■ EXERCISE BRIEF: Begin the copy at the line that contains "saucer: present [611,427,670,457]", end it at the last line of the entries below, keep every word exact, and include no pictures.

════════════════

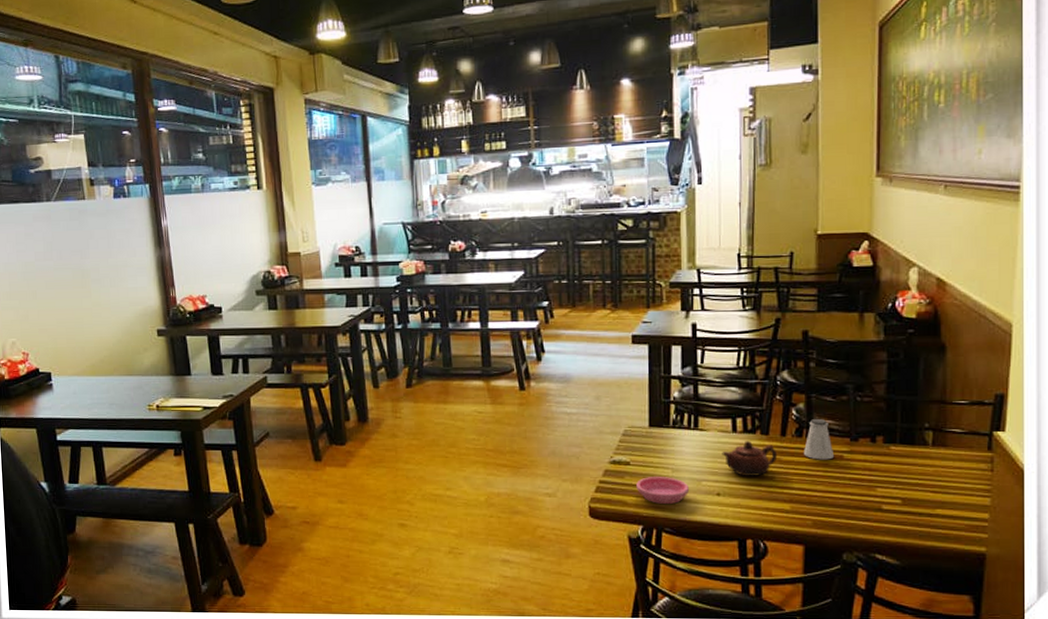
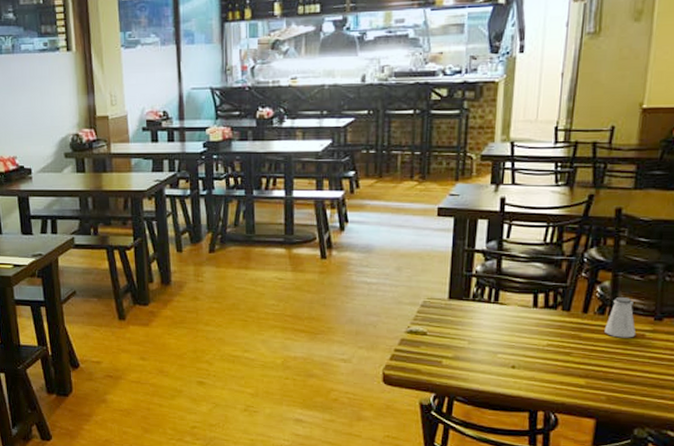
saucer: present [636,477,689,504] -> none [431,347,484,374]
teapot: present [722,441,778,476] -> none [520,316,578,351]

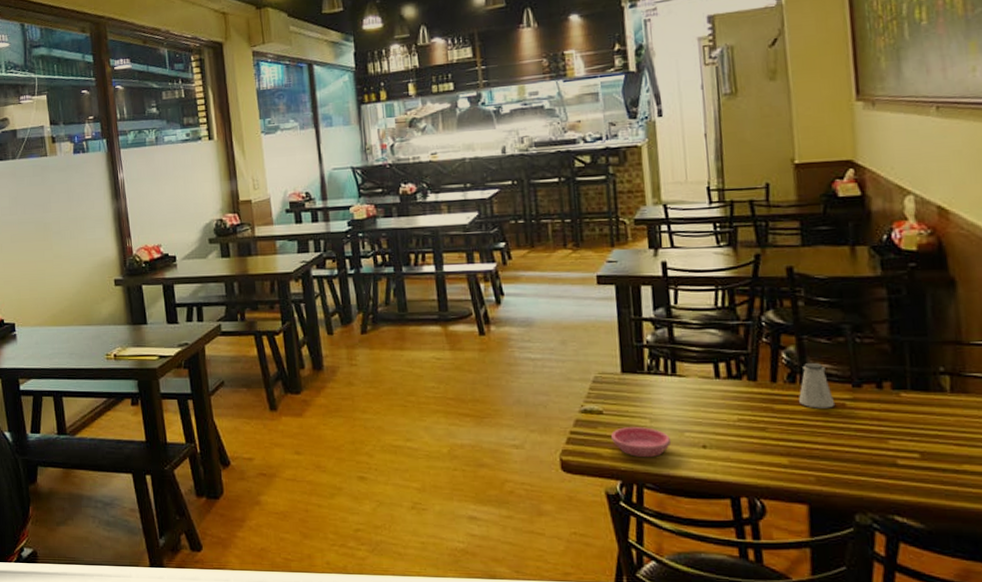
saucer: none [431,347,484,374] -> present [611,427,670,457]

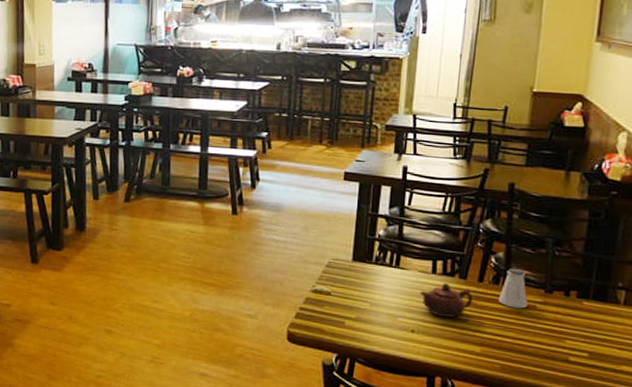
saucer: present [611,427,670,457] -> none [335,308,385,336]
teapot: none [705,388,769,427] -> present [419,283,474,318]

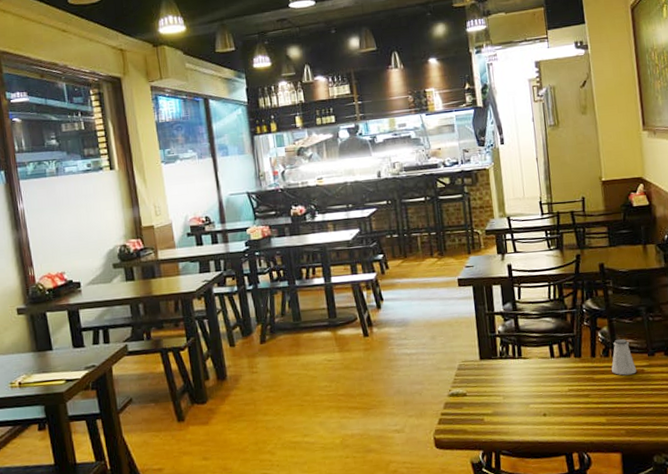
teapot: present [419,283,474,318] -> none [544,364,591,396]

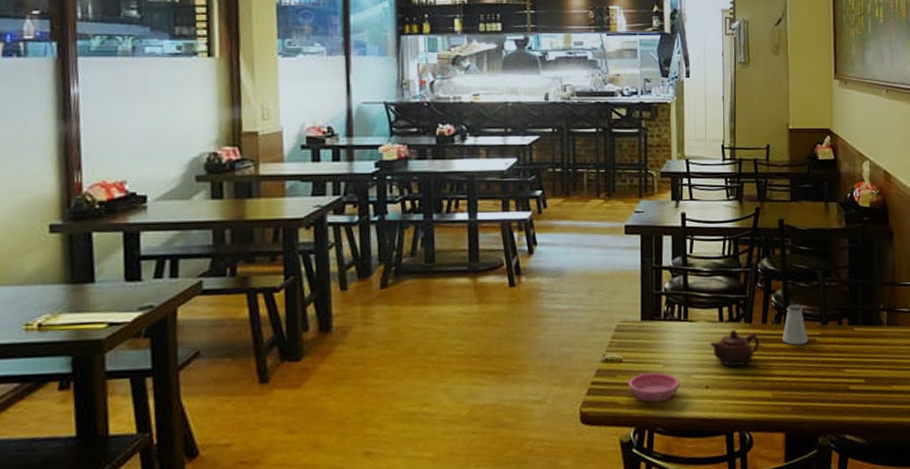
saucer: none [473,403,519,429] -> present [629,372,679,402]
teapot: none [544,364,591,396] -> present [710,330,760,367]

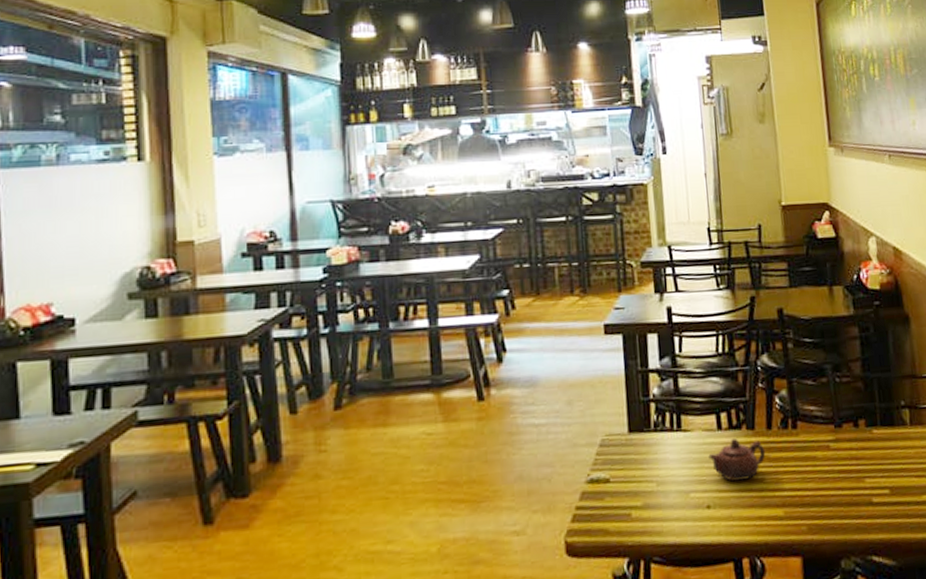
saucer: present [629,372,679,402] -> none [618,492,677,528]
saltshaker: present [783,304,809,345] -> none [791,405,822,453]

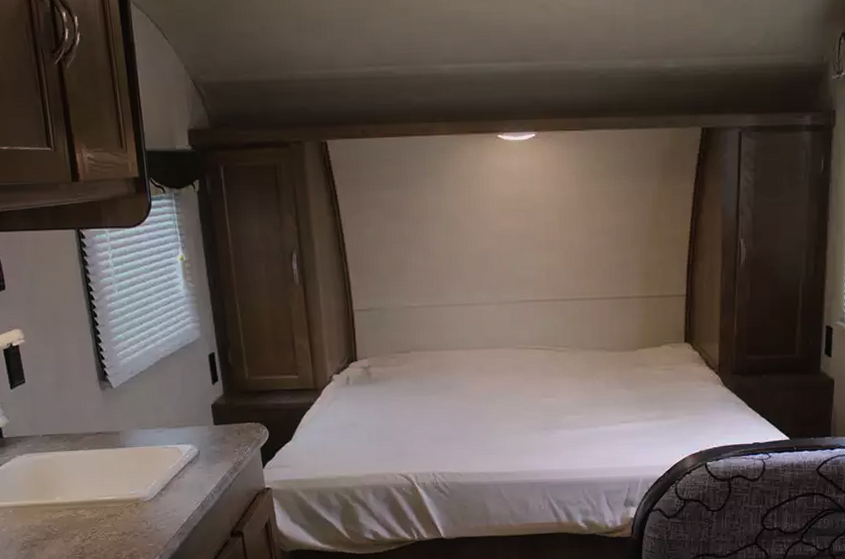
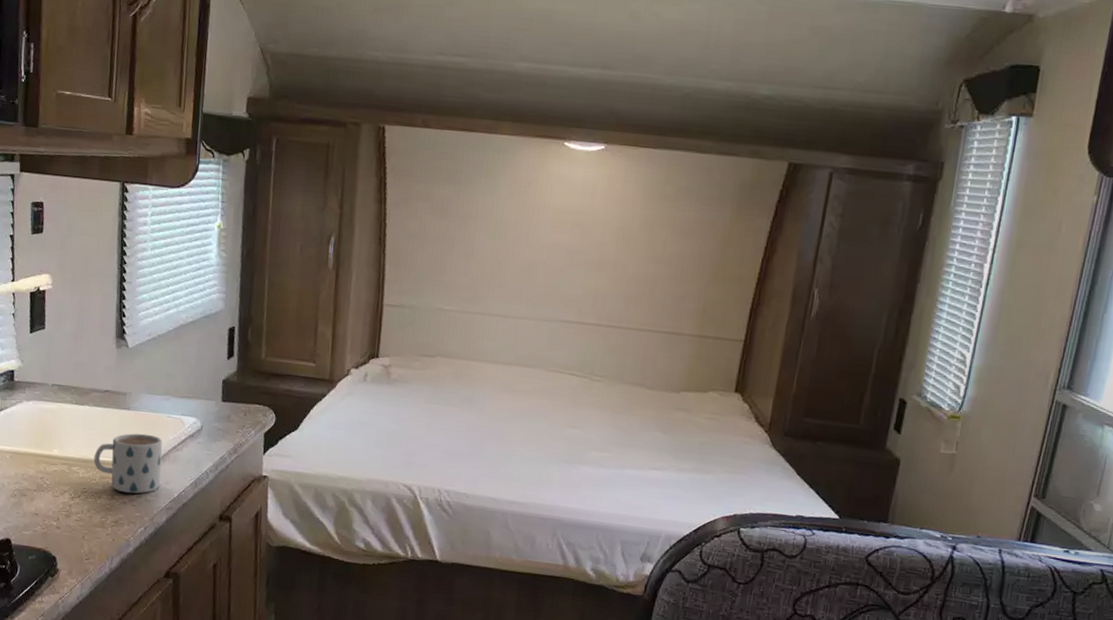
mug: none [97,467,168,527] -> present [93,433,163,494]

════════════════

■ FINISHED EXERCISE:
saucer: present [611,427,670,457] -> none [335,308,385,336]
teapot: none [705,388,769,427] -> present [419,283,474,318]

teapot: present [419,283,474,318] -> none [544,364,591,396]

saucer: none [473,403,519,429] -> present [629,372,679,402]
teapot: none [544,364,591,396] -> present [710,330,760,367]

saucer: present [629,372,679,402] -> none [618,492,677,528]
saltshaker: present [783,304,809,345] -> none [791,405,822,453]

mug: none [97,467,168,527] -> present [93,433,163,494]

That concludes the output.